Tuesday, August 15, 2006

Selling the City in Lights


After a settlement between the City of Cleveland and Clear Channel Outdoor (as a result of the City unconstitutionally banned billboards advertising alcohol), the two may reach an agreement to allow six downtown billboards/murals/displays and one new billboard at Hopkins International Airport. Read the PD's story here.

Currently, Cleveland ordinance restricts the issuance of permits for billboards Downtown. As the Code states, "Billboards shall not be permitted in Cleveland Landmark Districts, Public Land Protective Districts, Business Revitalization Districts or on the opposite side of any street bordering such districts" (much of Downtown is described under the 'Public Land Protective District' designation). However, most recently, permit was issued to install Nike's LeBron James banner on the arena-facing wall of the Medical Arts Building (within the Protective District) and in the last few years Playhouse Square has added to its collection of electronic tickers, television displays and Broadway signs and lights. Similarly, lighted logos have been placed at the tops of downtown high-rises, the most notable addition a red key at the top of Key Bank's downtown headquarters, the tallest building in Ohio.


The addition of six new LeBron-sized banners, murals or digital displays and the precedent set for more to follow will have a significant (and exciting) impact on the appearance of Downtown Cleveland. Years of zoning codes and regulations have restricted advertising and signage to an unfortunate extreme, such that the Charter would lead you to believe Cleveland should be mistaken for Burnham's White City. Why discourage the use of ad signs and lights at the confluence of thousands of downtown workers and huge entertainment and nightlife crowds - the region's center for commerce, culture and entertainment?
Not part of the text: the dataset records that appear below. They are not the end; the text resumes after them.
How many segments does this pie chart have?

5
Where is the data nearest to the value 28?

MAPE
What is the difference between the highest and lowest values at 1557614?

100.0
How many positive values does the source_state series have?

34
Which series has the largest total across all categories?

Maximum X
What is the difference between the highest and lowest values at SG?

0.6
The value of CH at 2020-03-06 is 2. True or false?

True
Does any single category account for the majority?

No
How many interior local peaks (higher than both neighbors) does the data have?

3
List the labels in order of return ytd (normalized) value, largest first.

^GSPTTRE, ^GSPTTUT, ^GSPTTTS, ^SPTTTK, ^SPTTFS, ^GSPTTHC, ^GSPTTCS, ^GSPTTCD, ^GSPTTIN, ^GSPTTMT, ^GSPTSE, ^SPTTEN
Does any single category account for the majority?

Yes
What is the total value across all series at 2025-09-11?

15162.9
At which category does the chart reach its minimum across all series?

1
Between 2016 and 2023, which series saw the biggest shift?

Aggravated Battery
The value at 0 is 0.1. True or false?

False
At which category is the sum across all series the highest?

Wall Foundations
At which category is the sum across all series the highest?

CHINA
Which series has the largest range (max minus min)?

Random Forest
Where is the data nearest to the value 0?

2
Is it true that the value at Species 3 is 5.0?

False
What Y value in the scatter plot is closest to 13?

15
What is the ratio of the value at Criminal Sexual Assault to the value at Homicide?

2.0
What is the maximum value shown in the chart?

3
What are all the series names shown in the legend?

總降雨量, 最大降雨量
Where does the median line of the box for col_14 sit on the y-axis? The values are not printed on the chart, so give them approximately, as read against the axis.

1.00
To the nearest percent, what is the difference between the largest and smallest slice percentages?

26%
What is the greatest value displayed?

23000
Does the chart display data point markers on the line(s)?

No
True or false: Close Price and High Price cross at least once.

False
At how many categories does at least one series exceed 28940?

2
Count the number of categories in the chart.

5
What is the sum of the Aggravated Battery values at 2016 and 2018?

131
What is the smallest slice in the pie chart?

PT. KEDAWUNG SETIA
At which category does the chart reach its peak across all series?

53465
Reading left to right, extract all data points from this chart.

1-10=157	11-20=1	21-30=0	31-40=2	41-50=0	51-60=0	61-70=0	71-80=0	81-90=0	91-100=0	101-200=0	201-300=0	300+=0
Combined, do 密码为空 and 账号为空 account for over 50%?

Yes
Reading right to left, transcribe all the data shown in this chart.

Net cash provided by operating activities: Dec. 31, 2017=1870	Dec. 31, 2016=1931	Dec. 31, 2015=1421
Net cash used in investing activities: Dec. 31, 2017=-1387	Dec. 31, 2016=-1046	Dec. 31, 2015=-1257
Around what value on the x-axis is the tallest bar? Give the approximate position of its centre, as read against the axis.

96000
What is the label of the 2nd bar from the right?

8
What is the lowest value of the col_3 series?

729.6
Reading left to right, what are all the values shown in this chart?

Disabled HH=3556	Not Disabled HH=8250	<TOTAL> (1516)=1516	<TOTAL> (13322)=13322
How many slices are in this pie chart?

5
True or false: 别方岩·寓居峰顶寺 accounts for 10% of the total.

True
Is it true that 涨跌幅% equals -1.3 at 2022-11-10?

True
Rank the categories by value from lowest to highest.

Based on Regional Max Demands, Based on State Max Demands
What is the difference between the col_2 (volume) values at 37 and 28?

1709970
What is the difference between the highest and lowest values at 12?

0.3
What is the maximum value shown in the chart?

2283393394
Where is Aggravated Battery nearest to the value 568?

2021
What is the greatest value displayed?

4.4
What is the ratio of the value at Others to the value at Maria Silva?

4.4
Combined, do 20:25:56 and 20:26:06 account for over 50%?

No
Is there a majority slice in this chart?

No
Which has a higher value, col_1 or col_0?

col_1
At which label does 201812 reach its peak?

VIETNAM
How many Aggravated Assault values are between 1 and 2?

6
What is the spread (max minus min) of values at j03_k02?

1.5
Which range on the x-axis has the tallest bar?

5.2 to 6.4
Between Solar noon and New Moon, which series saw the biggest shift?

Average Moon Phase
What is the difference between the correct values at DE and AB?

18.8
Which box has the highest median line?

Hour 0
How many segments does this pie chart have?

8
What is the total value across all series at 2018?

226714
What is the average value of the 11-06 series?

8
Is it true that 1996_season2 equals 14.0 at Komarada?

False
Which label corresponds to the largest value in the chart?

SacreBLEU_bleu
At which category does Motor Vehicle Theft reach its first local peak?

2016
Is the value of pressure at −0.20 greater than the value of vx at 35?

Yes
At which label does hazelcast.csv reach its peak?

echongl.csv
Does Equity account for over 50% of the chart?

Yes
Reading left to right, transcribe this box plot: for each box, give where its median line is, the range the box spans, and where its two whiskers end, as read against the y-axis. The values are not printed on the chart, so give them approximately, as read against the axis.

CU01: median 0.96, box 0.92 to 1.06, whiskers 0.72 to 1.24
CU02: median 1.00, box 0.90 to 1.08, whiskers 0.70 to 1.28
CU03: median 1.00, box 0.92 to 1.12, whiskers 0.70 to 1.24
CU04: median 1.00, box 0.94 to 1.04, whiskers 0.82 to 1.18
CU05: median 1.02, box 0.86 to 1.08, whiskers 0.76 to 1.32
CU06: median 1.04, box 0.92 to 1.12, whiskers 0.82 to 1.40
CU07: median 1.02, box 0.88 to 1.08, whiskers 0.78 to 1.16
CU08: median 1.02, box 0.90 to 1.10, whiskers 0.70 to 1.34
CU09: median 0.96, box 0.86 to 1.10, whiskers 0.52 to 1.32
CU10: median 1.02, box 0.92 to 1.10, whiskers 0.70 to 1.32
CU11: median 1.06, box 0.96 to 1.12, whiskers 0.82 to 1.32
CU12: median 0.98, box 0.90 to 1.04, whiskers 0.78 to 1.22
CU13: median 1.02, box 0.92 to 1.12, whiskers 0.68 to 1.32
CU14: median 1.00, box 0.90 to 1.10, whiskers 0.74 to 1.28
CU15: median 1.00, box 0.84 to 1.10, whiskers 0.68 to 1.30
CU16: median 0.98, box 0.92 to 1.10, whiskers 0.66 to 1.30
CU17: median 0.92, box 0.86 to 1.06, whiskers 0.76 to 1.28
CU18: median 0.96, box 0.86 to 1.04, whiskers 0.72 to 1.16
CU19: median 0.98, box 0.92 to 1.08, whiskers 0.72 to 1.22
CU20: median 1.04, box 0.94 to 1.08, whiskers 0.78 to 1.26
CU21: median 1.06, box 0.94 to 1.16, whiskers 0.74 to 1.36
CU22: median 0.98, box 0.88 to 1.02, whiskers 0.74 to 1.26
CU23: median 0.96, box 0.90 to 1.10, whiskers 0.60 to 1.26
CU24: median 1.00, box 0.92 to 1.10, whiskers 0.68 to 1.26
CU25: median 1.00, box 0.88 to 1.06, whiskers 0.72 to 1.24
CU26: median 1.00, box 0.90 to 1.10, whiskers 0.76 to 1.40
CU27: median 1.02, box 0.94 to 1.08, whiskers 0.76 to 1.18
The existence of zoning restrictions, however, positions Cleveland at an advantage for the placement of these new ads - only under Council's careful control will signs be placed and designed (preventing the standard highway billboard from making an appearance). Their likely additions at Playhouse Square and in the other downtown business and entertainment districts will certainly enhance the liveliness of the city and take a further step against the excessively-deliberate planning and zoning regulations and continue to encourage a more finely textured, organically changing downtown character. And of course, as an admitted product of the culture of consumerism, I rather enjoy the lights of Broadway, Shanghai's Pepsi (Nanjing) Road and Cleveland's LeBron (remember the Browns' Brian Sipe on the side of a since-destroyed Warehouse District building?). If the habits and traditions of a consumer society has as significant an influence over our lives, shouldn't the shape the cities we live in have the ability to reflect this character? Is much of the slow resurgence of this City and similarly plagued rust-belt cities a result of an inflexible form (outdated regulations, policies and attitudes) that struggles to adjust to a changed society?

Note: If you find yourself just as fascinated with the 'archaeology' of signs and ghost ads check out Cleveland SGS. This Flickr site contains nearly 900 photos of signs, advertising and ghost signs from around the city.

2 Comments:

Blogger niche said...

I found this to be an interesting topic. I recently read an article entitled
Moving Pictures - Advertising, Traffic, and Cityscape" by Pasi Kolhonen
at Contemporary Aesthetics that addresses similar issues. (Originally found through we-make-money-not-art) This article discusses the prominence of advertising in the city and the development of an "economic aesthetic." I believe the article has some interesting points that deserve discussion.

My final comment: Cleveland SGS is an great site!

8:05 PM  
Blogger Bradley said...

Great article. Definitely deserves further discussion (or maybe a 'Part II' to the billboard post)... the possibility that this "economic aesthetic" is changing cities (while we are unawares), and the way buildings' image is valued by fashionable (and increasingly mainstream) clients may change the way architects should approach design.

A thought... as the list of 'starchitects' designing 'signature' retail, restaurants and condominiums in cities has become increasingly trendy, the tradition of these typologies built in the vernacular may be changing - the result of this new urban landscape could become much like the advertising landscapes of today... a garish collection of designs created to be louder and brighter than one another, instead appear uniform and unnoticed as it becomes more dense.